DATASET -
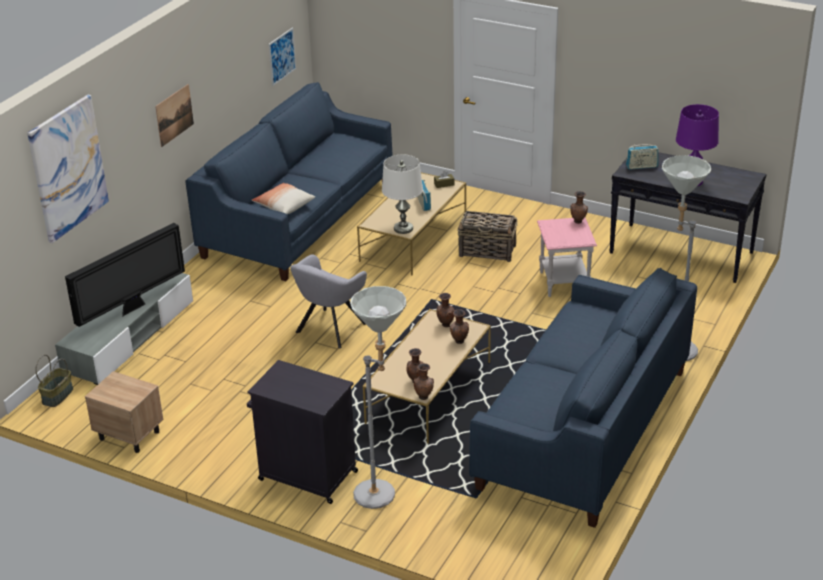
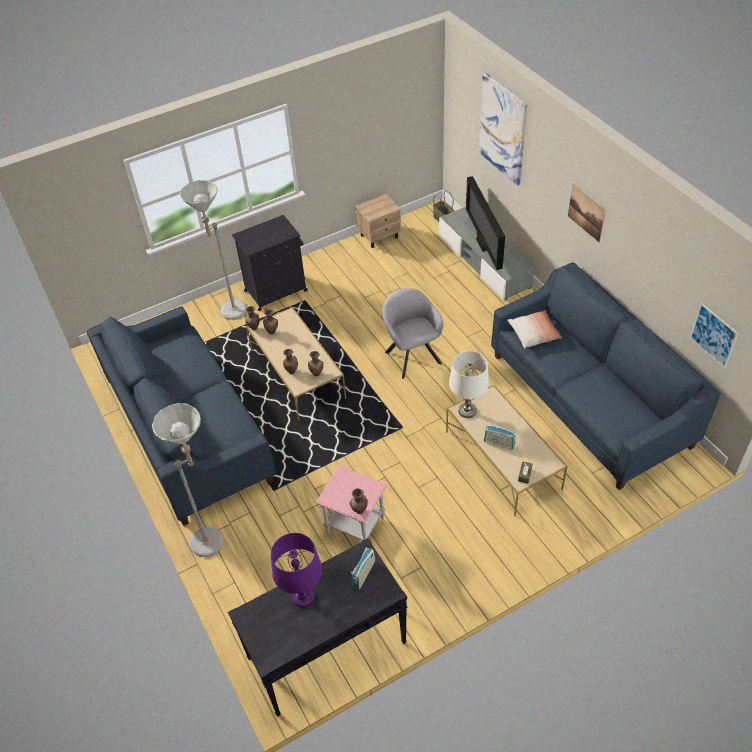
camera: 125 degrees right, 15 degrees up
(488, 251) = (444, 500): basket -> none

---

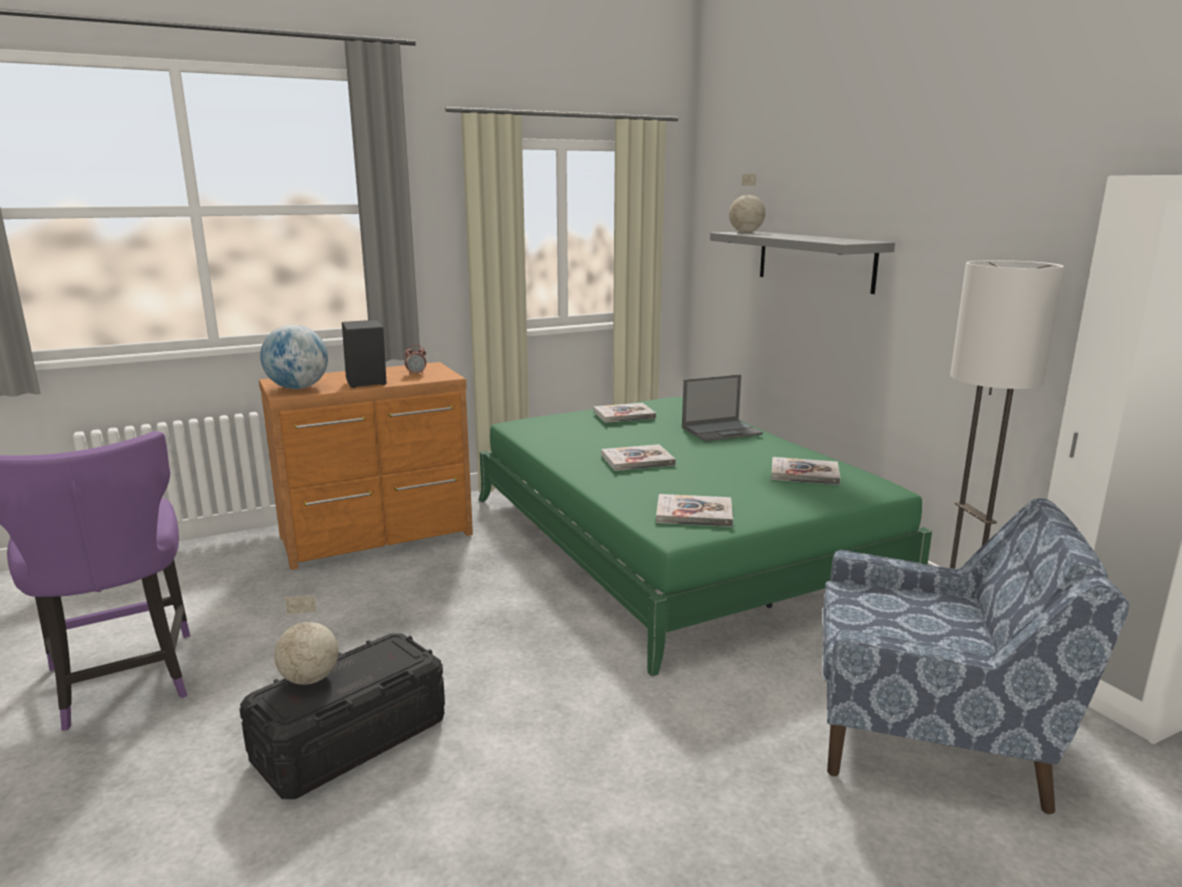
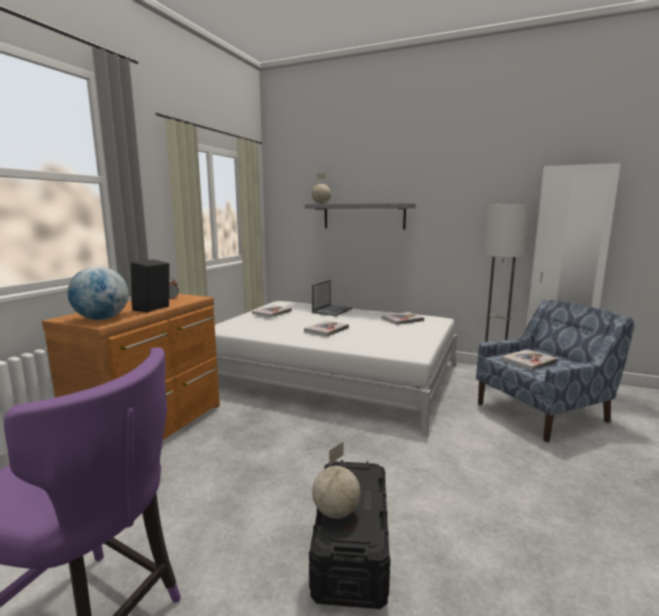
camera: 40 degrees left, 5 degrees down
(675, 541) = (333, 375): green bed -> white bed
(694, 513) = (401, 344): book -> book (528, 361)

* * *

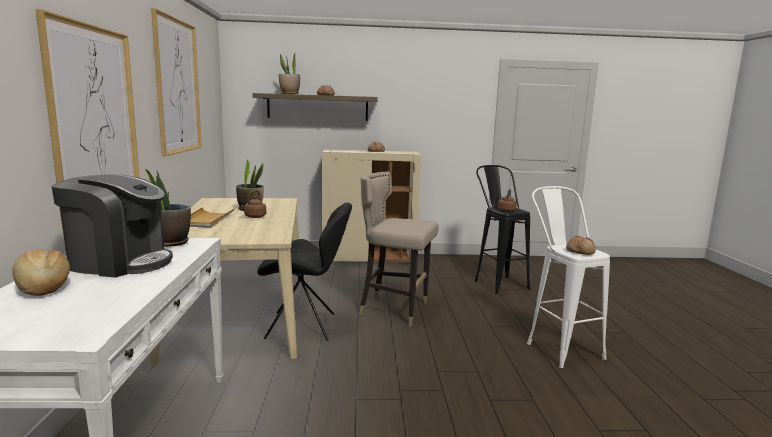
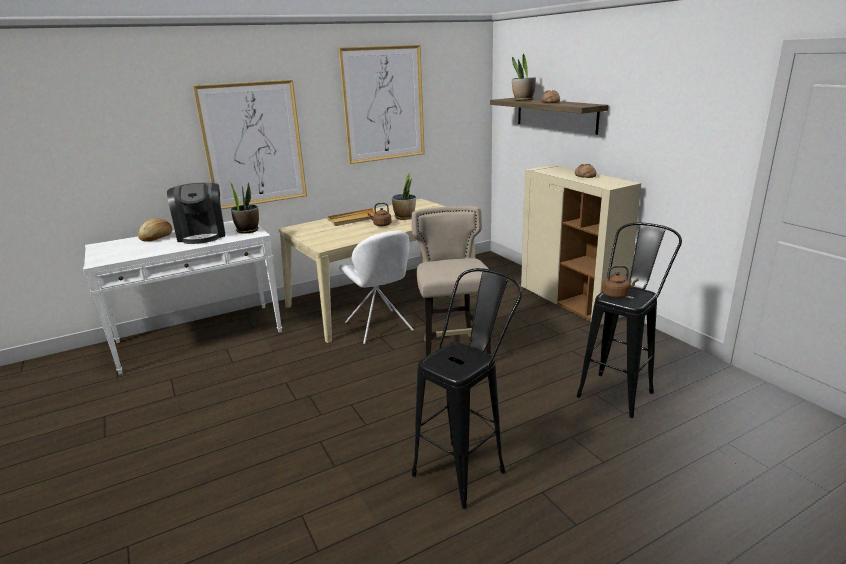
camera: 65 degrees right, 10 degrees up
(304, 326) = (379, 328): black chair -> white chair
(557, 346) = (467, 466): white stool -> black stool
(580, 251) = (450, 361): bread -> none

DIRECTIONS -
From the records above, repeat exactly the lines from the one with "camera: 125 degrees right, 15 degrees up" through the one with "(488, 251) = (444, 500): basket -> none", both included.

TASK RESPONSE -
camera: 125 degrees right, 15 degrees up
(488, 251) = (444, 500): basket -> none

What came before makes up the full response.